Musica package currently implements number of choices for \(g_s\), e.g. mean, empirical distribution function and linear and loess approximation of empirical distribution function.

For instance, standard delta change method at daily time step can be performed with

`out3 = msTrans_dif(dta4dc0, maxiter = 10, period = 'D1', model = 'identity')`

to consider changes at global, annual, monthly and daily time scale use

`out4 = msTrans_dif(dta4dc0, maxiter = 10, period = c('G1', 'Y1', 'M1', 'D1'), model = 'identity')`

Note, that the `model`

argument specifies the summary function. Standard delta change method considers changes in mean (`model = "const"`

). Here we assess the changes in the whole distribution function.

To assess the results, first the relevant datasets have to be decomposed:

```
pers = c('Y1', 'M3' , 'M1', 'D1')
abb = quarter
dctrl_0 = decomp(basin_PT$sim_ctrl, period = pers, agg_by = abb)
dscen_0 = decomp(basin_PT$sim_scen, period = pers, agg_by = abb)
dDCD1 = decomp(out3, period = pers, agg_by = abb)
dDCMS = decomp(out4, period = pers, agg_by = abb)
```

The results are compared using the `compare`

function.

```
bi_1 = compare(x = list(`SIMULATED` = dscen_0, `STANDARD` = dDCD1, `MULTISCALE` = dDCMS), compare_to = dctrl_0, fun = max)
ggplot(bi_1[period!='G1']) +
geom_line(aes(x = TS, y = DIF, col = sscale2sea(sub_period), group = sub_period)) +
facet_grid(variable~comp, scale = 'free') +
scale_x_log10(breaks = tscale(c('Y5', 'Y1', 'M1')), lab = c('Y5', 'Y1', 'M1')) + theme_bw()
```

Gudmundsson, L, JB Bremnes, JE Haugen, and T Engen-Skaugen. 2012. “Technical Note: Downscaling RCM Precipitation to the Station Scale Using Statistical Transformations–a Comparison of Methods.” *Hydrology and Earth System Sciences* 16 (9). Copernicus GmbH: 3383–90.

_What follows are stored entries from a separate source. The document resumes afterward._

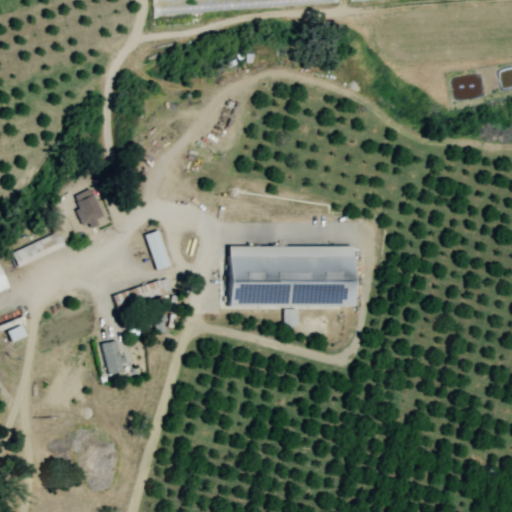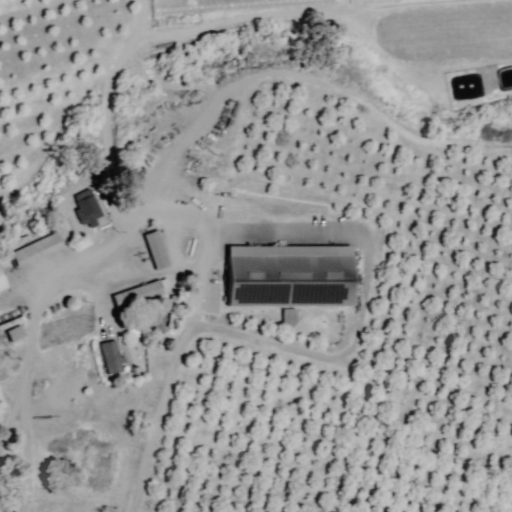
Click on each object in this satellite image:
building: (85, 206)
crop: (319, 241)
building: (34, 248)
building: (154, 249)
building: (289, 274)
building: (2, 283)
building: (139, 292)
building: (109, 357)
road: (20, 394)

Haerter, JO, S Hagemann, C Moseley, and C Piani. 2011. “Climate Model Bias Correction and the Role of Timescales.” *Hydrology and Earth System Sciences* 15 (3). Copernicus GmbH: 1065–79.

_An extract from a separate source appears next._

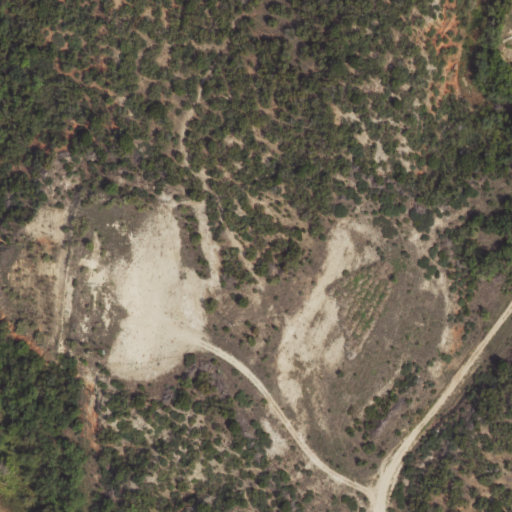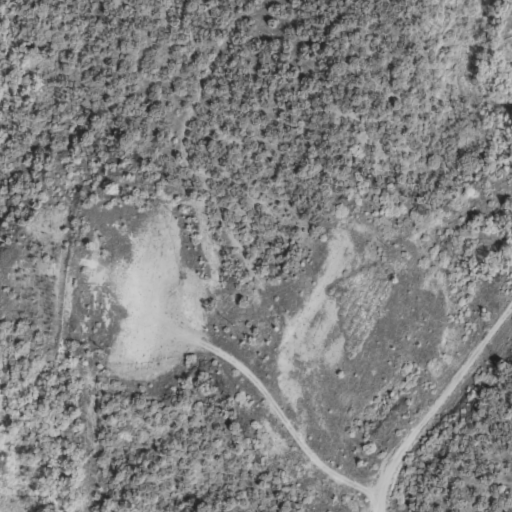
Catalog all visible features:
road: (237, 262)
road: (428, 405)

Johnson, Fiona, and Ashish Sharma. 2012. “A Nesting Model for Bias Correction of Variability at Multiple Time Scales in General Circulation Model Precipitation Simulations.” *Water Resources Research* 48 (1). Wiley Online Library.

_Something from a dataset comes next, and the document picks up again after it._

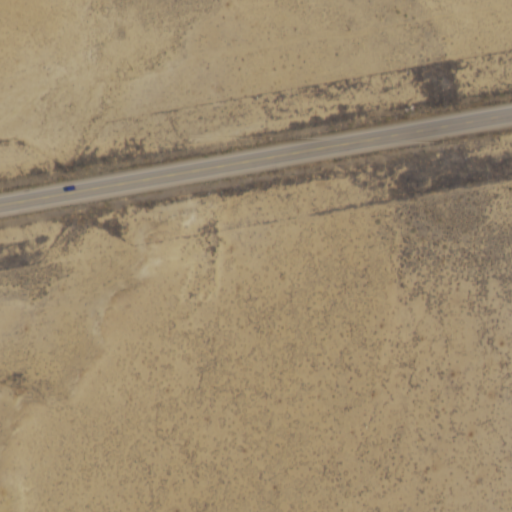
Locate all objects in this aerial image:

Mehrotra, Rajeshwar, and Ashish Sharma. 2016. “A Multivariate Quantile-Matching Bias Correction Approach with Auto-and Cross-Dependence Across Multiple Time Scales: Implications for Downscaling.” *Journal of Climate* 29 (10): 3519–39.

Pegram, Geoffrey GS, and others. 2009. “A Nested Multisite Daily Rainfall Stochastic Generation Model.” *Journal of Hydrology* 371 (1). Elsevier: 142–53.